Despite its strengths, this research has limitations as well. The identified body of evidence is sparse, especially regarding cost effectiveness of iron therapy, where only one paper on IV therapy was identified. Therefore, any conclusion on cost effectiveness of oral or IV iron therapy remains speculative. Cost effectiveness of EPO together with oral iron therapy was investigated by four studies, which were, however, mostly outdated. Despite the additional sensitivity analyses we conducted, this remains a source of uncertainty. Furthermore, these studies focussed only on orthopaedic or cardiac surgery. The cost effectiveness of EPO in other high-risk surgical procedures (e.g. abdominal surgery) remains unproven [39]. In addition, the evaluations were limited to transfusion avoidance, and adverse events associated with this. Including other clinically important outcomes with a large impact on cost (e.g. return to operating theatre due to bleeding) would have added value. A full health technology assessment with a long-term time horizon on cost effectiveness of pre-operative EPO and/or iron therapy in anaemic elective surgery patients, addressing the current clinical and economical context, is warranted for a more precise ICER estimate.

Conclusions

Cost-effectiveness of iron monotherapy, whether oral or IV, for anaemia correction in elective surgery patients remains unclear due to lack of data, whereas EPO and oral iron is not found to be cost effective, based on the currently available data originating from only four studies in orthopaedic and cardiac surgery. Future guideline projects should consider these cost-effectiveness data when formulating recommendations on the use of iron and/or ESA therapy to treat patients with preoperative anaemia scheduled for elective surgery.

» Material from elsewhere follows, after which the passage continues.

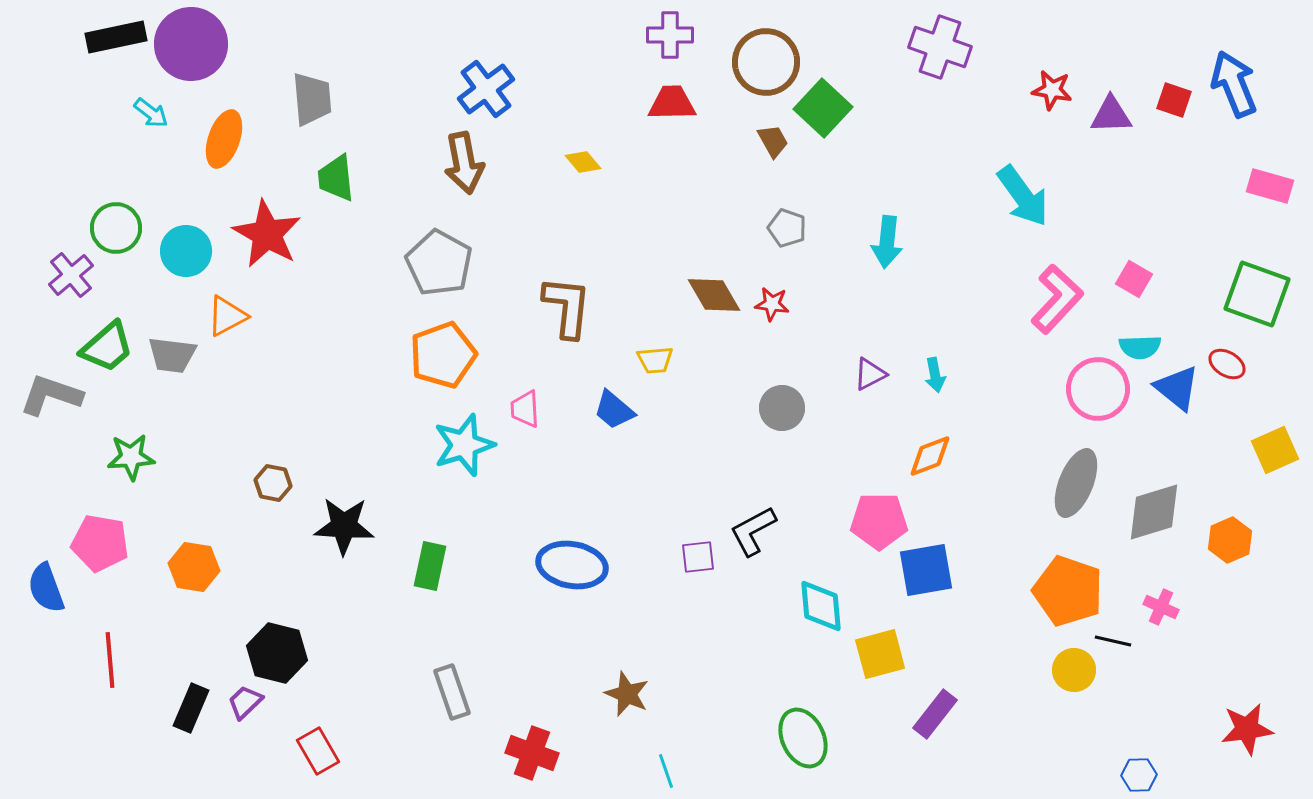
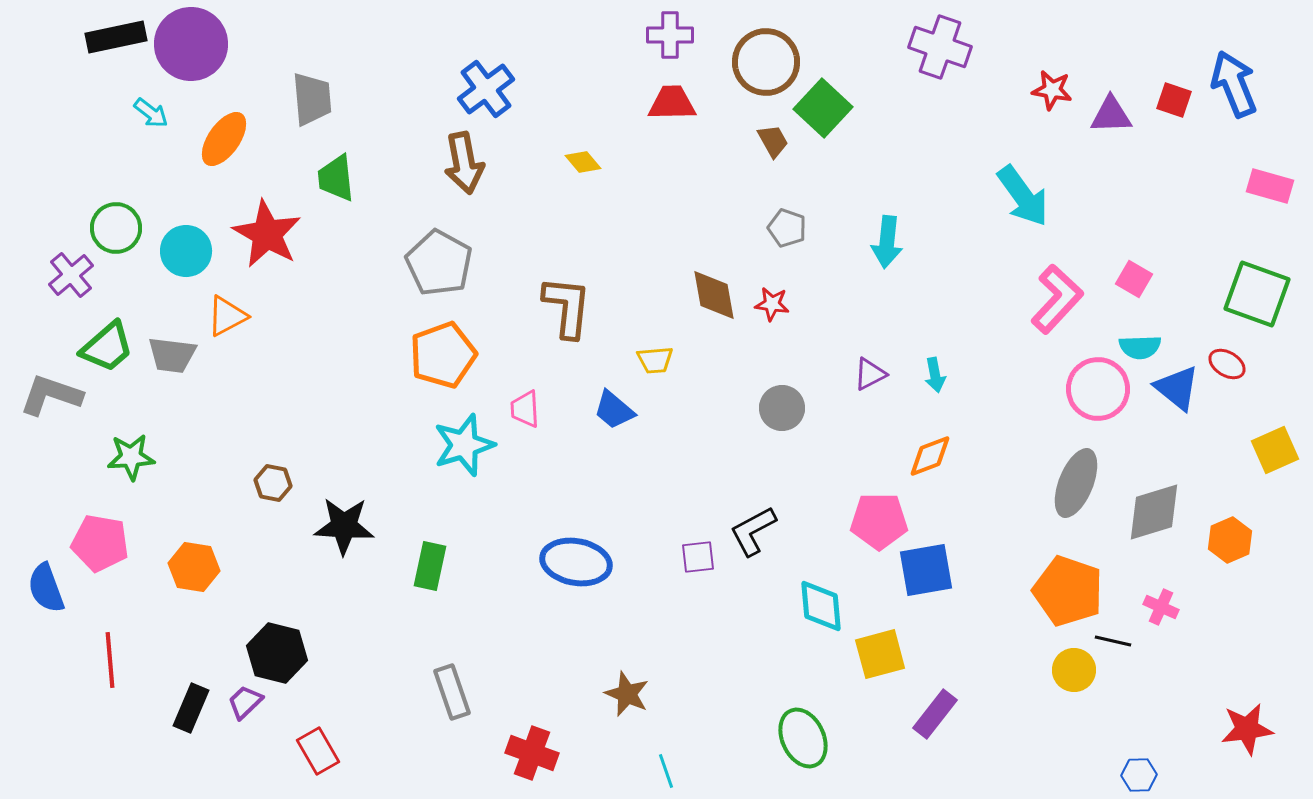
orange ellipse at (224, 139): rotated 16 degrees clockwise
brown diamond at (714, 295): rotated 20 degrees clockwise
blue ellipse at (572, 565): moved 4 px right, 3 px up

Below is the link to the electronic supplementary material.

Supplementary file1 (DOCX 28 kb) Online Resource 1: PRISMA checklist

Supplementary file2 (DOCX 50 kb) Online Resource 2: Extended methods section

Supplementary file3 (DOCX 624 kb) Online Resource 3: Search strings

Supplementary file4 (DOCX 33 kb) Online Resource 4: Updated cost-effectiveness data used in sensitivity analyses

Supplementary file5 (DOCX 158 kb) Online Resource 5: List of excluded studies with reasons and studies awaiting classification

Supplementary file6 (DOCX 69 kb) Online Resource 6: Philips checklist for assessment of the reporting quality of the included economic analyses

Supplementary file7 (XLSX 40 kb) Online Resource 7: Sensitivity analyses with updated cost-effectiveness data

Routine preoperative erythrocyte-stimulating agents and oral iron treatment for anaemia correction in elective surgery is likely not a cost-effective procedure, with incremental cost-effectiveness ratios of 20–65 million per (quality-adjusted) life-year gained (GBP or CAD), while the evidence on intravenous or oral iron monotherapy is too scarce to make strong conclusions.

Based on the limited data available, erythrocyte-stimulating agents combined with iron are likely not an affordable alternative to blood transfusions in anaemic elective surgery patients. The evidence on cost effectiveness of iron monotherapy, whether intravenous or oral, in these patients is scarce, and given the lack of demonstrated effectiveness, routine use may not be warranted until further evidence on effectiveness emerges.